Судья пожал плечами:
- Осколок засел в сердце, и довольно глубоко - нам со стражниками пришлось повозиться, прежде чем мы смогли его вытащить.
- Почему вы решили вскрыть грудную клетку?
Масиуин помрачнел:
- Тело выглядело так, словно смерть наступила от остановки сердца. Но соседи слышали крик. А когда мы раздели труп, то увидели слева на груди небольшое пятно крови, слишком маленькое для того, чтобы быть раной. Просто... метка. Что ты об этом думаешь, Акатль?
Я был жрецом бога мертвых. Я обряжал трупы, читал нужные молитвы и приносил положенные жертвы. А в тех случаях, когда смерть была напрямую связана с загробным миром - вот как сейчас - я помогал советом судьям, таким, как Масиуин.
- Значит, обсидиан вошел прямо в сердце, почти не повредив кожу. Здесь не обошлось без магии, - я зажал осколок в кулаке.
Мне и раньше приходилось держать обсидиановые лезвия. На этот раз ощущение было неправильным - слишком гладкие грани, слишком много скрытой силы. Однажды так уже было, но...
- В нем заключена магия мира мертвых, но я не могу сказать, какая именно. Пока не могу.
Масиуин спросил:
- Хочешь увидеть тело?
Мы покинули двор и вошли в дом, где за трупом присматривали двое стражников.
Ничего необычного я не увидел. Тело лежало в спальне на тростниковой циновке, на лице застыло бессмысленное выражение, свойственное мертвым. На дальней глинобитной стене виднелось изображение Тескатлипоки, бога войны и судьбы, и его вечного противника, Кетцалькоатля, бога-создателя, покровителя знаний. В когтистой руке Тескатлипока сжимал обсидиановое зеркало, хранилище Его силы, а Его лицо исказилось от дикого хохота, словно смерть была для Него лишь развлечением. Кетцалькоатль стоял рядом с Ним, держа в руке череп. В Его глазах застыла печаль.

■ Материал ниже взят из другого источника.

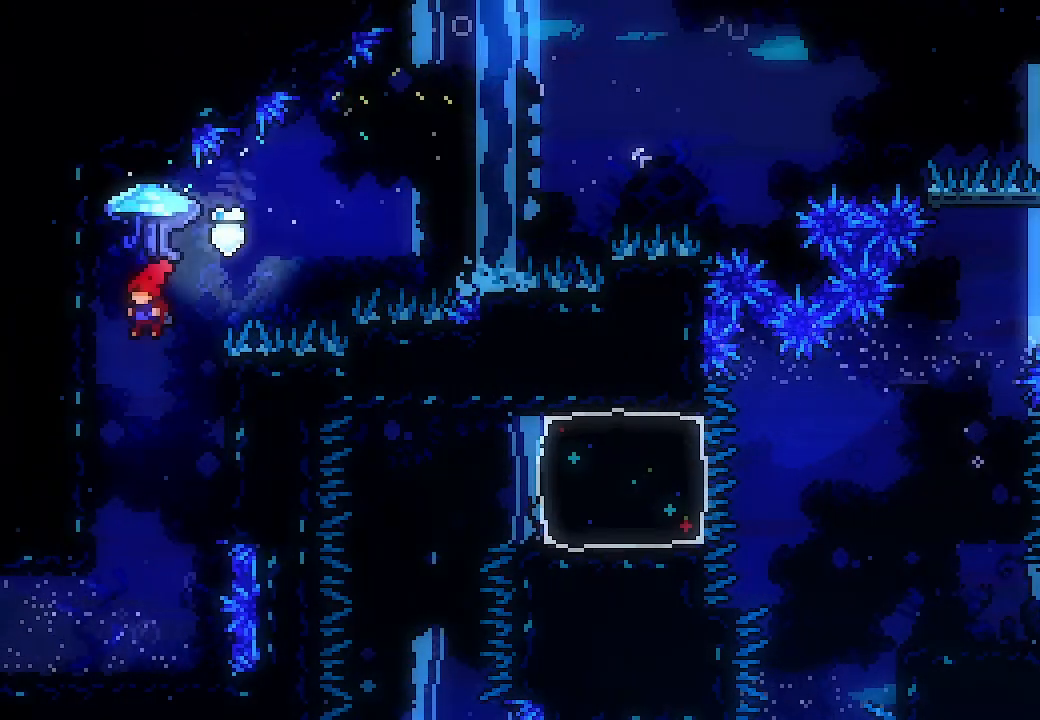
{"buttons": ["DPAD_LEFT"], "left_stick": "center", "events": [[367, "DPAD_DOWN", "up"], [400, "DPAD_LEFT", "down"]]}
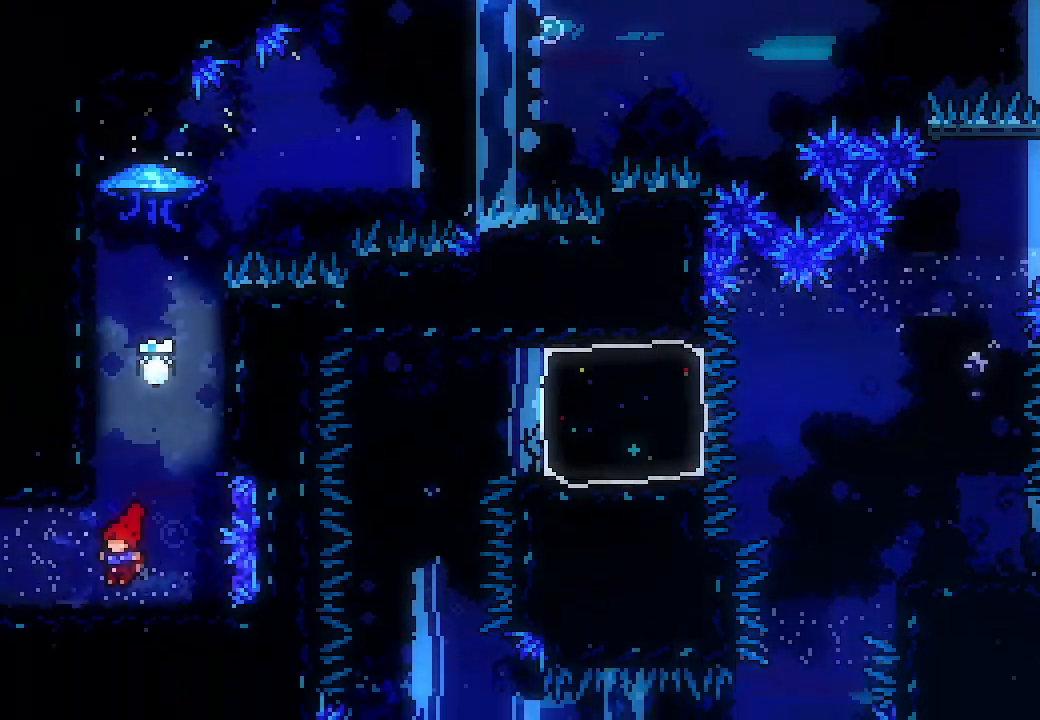
{"buttons": [], "left_stick": "center", "events": [[467, "DPAD_LEFT", "up"]]}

Стражники Масиуина вскрыли грудную клетку покойника, чтобы извлечь осколок: неровные разрезы отмечали края раны. В комнате пахло так, как пахнет в алтарной зале большого храма, пол которого покрывает высохшая кровь сотен жертв.
Кроме разрезанного на две части сердца, все остальное выглядело вполне обычно. Я не первый раз видел рассеченную грудь и кое-что знал о строении человеческого тела.
Масиуин сказал:
- Его звали Уитшик. Он был воином и пользовался уважением своего клана. Но мне неизвестно ничего, что объясняло бы осколок у него в сердце. Я надеялся, ты мне поможешь.
Он едва сдерживал нетерпение и беспокойство. Для него убийство с помощью магического обсидиана было чем-то непонятным, неведомой опасностью, вторгшейся в его жизнь. Для меня... Я не был знаком с покойным. Но подобный осколок я уже видел семь лет назад в груди Паяшина, моего ученика.
- Обсидиановый Вихрь, - при этих словах я ощутил в сердце холод. - Стражник, оберегающий границу между нашим миром и миром мертвых.
- Обсидиановый Вихрь? И с чего бы ему приходить сюда и убивать Уитшика?
Лицо Масиуина ничего не выражало, но в его голосе слышался страх. Наверное, он ждал, что я объявлю это убийство обычным преступлением, не имеющим ничего общего с загробным миром. Но нам не повезло.
- Скорее всего, Уитшик нарушил границу, - сказал я. - Каким-то образом стер ту грань, что отделят мир мертвых от мира живых.
Масиуин отвел глаза, не желая встречаться со мной взглядом. Он выглядел слишком обеспокоенным, даже если учесть всю необычность случившегося.
- Что ты скрываешь? - тихо спросил я.
После долго молчания он ответил:
- Он не первый, кто умер таким образом. Те случаи мы списали на остановку сердца. Как списали бы и этот, если бы соседи не услышали крик.
Услышанное мне не понравилось. Вихрь мог убить одного человека, но нескольких?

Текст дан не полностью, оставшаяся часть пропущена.